- RECORDS FOR THE TASK
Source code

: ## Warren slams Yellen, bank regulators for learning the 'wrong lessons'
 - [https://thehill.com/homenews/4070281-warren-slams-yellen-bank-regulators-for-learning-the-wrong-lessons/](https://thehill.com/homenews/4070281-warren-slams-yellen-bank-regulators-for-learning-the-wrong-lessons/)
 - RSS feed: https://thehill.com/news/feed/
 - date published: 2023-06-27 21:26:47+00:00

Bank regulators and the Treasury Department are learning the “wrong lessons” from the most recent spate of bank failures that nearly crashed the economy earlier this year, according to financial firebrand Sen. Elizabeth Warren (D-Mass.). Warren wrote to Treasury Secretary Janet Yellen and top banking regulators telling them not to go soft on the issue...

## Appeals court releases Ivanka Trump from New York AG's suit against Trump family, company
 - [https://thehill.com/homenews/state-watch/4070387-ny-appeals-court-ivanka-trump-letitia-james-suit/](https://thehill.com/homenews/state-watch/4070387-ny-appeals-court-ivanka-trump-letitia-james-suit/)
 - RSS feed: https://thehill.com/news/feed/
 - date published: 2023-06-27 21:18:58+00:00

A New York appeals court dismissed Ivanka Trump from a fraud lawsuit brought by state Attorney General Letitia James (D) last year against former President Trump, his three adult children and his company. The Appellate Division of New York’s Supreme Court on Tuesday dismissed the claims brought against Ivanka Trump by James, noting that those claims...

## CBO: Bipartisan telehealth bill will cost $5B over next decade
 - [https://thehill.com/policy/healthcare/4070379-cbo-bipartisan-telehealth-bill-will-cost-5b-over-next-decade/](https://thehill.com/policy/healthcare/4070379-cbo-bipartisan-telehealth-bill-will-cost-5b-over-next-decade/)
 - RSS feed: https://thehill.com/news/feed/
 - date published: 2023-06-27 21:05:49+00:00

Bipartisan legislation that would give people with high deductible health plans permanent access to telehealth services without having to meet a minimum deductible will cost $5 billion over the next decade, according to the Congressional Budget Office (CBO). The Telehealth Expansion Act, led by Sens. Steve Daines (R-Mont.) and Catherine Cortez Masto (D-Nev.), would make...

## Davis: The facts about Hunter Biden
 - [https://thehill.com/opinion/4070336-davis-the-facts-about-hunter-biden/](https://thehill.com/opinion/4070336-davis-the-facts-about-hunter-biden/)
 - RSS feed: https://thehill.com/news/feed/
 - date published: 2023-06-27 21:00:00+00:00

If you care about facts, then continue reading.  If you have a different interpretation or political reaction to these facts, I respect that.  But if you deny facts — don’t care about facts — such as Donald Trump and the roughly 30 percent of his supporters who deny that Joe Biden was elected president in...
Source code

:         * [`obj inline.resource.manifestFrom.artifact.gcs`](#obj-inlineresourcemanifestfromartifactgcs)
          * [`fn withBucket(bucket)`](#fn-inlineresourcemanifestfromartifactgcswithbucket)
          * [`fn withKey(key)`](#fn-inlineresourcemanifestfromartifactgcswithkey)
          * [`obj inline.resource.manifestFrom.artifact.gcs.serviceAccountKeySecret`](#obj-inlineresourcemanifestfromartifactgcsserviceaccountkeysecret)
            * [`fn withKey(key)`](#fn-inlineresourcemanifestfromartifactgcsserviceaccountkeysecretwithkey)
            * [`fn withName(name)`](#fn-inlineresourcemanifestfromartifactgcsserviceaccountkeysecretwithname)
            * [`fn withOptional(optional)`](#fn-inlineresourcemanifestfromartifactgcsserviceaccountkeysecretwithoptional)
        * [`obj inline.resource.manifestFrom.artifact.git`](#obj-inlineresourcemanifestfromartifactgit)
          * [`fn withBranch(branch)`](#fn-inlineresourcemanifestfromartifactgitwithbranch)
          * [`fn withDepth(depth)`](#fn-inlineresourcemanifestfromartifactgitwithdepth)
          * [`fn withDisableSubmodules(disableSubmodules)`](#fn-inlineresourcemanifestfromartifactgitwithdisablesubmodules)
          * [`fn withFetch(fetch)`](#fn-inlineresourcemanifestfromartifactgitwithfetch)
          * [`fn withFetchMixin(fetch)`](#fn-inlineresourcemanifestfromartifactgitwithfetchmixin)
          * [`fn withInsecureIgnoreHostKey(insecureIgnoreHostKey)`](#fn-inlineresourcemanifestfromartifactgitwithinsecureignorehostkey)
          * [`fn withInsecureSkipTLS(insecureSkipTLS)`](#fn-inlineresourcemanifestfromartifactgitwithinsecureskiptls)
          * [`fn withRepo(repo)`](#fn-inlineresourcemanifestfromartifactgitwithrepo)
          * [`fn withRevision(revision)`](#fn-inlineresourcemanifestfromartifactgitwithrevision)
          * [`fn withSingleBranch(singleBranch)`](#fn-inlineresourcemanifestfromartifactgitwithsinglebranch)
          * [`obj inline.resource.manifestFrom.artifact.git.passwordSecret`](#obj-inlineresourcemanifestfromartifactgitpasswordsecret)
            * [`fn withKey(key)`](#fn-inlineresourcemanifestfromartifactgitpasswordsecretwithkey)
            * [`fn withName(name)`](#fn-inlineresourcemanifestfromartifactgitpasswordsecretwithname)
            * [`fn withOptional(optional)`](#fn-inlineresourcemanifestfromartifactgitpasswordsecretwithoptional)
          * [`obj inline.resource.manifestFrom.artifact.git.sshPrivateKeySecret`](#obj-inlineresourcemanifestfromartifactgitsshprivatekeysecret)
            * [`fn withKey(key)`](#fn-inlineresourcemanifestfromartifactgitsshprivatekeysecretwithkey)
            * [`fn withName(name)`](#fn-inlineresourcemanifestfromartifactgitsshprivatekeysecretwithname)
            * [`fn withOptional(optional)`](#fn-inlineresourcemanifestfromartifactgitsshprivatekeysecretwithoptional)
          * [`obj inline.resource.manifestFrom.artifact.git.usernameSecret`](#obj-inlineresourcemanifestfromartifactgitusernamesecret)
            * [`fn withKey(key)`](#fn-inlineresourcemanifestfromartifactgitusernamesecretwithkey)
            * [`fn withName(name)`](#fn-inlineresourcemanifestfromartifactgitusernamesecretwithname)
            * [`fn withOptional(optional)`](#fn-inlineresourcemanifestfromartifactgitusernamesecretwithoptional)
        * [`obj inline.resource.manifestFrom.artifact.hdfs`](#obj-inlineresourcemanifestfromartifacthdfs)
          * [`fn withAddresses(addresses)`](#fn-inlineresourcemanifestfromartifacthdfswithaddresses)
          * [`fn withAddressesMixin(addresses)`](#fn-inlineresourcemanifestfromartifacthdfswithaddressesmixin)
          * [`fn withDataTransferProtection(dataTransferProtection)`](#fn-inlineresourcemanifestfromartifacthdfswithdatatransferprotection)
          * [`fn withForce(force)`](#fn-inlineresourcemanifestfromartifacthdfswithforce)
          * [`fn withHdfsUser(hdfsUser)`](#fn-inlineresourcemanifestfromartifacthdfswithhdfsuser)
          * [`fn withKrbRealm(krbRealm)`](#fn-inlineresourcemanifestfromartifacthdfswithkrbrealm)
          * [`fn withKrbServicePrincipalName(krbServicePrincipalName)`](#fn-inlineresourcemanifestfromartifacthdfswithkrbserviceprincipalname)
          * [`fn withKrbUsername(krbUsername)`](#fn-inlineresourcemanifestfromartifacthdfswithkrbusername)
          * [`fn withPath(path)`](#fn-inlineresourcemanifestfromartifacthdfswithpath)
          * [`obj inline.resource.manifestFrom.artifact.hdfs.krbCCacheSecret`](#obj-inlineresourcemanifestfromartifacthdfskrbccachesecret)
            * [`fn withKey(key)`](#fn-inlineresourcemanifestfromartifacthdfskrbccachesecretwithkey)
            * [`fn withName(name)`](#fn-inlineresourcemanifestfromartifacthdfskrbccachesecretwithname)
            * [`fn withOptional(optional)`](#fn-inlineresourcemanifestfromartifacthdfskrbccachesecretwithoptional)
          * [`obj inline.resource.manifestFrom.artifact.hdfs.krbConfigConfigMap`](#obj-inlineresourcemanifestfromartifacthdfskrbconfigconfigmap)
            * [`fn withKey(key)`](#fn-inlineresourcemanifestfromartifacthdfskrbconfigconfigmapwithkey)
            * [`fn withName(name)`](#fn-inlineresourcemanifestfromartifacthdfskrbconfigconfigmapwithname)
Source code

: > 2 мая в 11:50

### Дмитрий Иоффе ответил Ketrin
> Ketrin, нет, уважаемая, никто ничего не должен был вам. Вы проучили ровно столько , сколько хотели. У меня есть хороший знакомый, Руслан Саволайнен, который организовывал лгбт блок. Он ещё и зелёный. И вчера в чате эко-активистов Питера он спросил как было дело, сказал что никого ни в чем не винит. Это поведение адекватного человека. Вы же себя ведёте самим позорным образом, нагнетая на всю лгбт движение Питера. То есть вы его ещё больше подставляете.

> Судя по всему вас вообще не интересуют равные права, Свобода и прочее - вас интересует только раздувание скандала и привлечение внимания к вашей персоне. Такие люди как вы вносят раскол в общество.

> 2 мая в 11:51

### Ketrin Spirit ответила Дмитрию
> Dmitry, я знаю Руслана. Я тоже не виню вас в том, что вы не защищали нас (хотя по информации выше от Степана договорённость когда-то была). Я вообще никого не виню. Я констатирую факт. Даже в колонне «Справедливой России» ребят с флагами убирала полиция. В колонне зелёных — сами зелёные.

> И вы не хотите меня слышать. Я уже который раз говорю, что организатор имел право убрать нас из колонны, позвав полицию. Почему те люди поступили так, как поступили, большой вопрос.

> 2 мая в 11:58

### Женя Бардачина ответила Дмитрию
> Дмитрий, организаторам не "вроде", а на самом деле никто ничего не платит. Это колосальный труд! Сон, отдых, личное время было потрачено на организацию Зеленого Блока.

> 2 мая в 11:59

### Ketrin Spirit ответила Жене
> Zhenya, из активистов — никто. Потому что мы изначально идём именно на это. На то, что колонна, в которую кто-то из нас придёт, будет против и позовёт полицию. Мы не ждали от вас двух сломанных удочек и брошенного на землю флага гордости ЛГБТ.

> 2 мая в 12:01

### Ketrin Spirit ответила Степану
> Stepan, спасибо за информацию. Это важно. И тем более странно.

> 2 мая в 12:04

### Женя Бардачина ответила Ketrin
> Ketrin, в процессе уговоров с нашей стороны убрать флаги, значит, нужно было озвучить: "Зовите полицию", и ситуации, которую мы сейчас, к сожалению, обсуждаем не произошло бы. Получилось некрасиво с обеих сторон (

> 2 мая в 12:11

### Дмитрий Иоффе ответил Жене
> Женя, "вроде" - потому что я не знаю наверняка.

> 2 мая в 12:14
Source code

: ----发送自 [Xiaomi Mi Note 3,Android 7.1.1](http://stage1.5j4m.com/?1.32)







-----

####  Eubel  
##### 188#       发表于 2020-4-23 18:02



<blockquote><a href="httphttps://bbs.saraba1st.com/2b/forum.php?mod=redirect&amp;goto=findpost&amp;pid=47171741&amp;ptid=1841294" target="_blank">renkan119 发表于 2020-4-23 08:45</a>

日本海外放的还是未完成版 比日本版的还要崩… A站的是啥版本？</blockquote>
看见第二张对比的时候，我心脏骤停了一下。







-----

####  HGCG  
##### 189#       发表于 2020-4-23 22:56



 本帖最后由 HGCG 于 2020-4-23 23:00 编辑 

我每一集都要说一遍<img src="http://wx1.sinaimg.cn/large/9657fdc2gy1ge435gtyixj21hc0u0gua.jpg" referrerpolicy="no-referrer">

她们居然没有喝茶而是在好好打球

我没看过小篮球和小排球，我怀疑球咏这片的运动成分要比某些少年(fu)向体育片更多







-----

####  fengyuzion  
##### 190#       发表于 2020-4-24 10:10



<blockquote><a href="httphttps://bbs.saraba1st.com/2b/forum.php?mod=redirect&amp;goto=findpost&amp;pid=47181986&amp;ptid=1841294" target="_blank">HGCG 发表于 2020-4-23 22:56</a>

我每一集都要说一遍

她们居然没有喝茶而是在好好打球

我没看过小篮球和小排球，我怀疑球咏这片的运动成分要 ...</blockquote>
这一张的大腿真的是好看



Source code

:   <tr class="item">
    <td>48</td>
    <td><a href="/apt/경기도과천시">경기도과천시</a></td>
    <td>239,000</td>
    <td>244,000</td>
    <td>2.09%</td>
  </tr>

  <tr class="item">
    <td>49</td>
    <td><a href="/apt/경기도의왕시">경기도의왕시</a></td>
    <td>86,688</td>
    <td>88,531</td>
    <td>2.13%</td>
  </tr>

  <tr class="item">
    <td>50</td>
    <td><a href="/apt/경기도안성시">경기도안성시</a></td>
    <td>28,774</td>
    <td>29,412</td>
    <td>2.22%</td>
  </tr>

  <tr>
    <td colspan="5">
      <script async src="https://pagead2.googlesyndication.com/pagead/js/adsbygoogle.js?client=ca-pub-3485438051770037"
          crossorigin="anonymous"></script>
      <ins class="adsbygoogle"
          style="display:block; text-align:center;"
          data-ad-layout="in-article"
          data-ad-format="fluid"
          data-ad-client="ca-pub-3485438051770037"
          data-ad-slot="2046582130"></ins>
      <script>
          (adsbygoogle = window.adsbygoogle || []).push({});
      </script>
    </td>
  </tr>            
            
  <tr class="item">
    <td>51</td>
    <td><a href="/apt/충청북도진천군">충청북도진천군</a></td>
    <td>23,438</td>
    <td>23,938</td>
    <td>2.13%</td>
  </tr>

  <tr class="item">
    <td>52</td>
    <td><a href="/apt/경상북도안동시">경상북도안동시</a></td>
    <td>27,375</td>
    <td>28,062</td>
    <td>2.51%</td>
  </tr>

- TASK PROMPT
Pull every line containing the word "published" out of the material and copy it.

- TASK OUTPUT
 - date published: 2023-06-27 21:26:47+00:00
 - date published: 2023-06-27 21:18:58+00:00
 - date published: 2023-06-27 21:05:49+00:00
 - date published: 2023-06-27 21:00:00+00:00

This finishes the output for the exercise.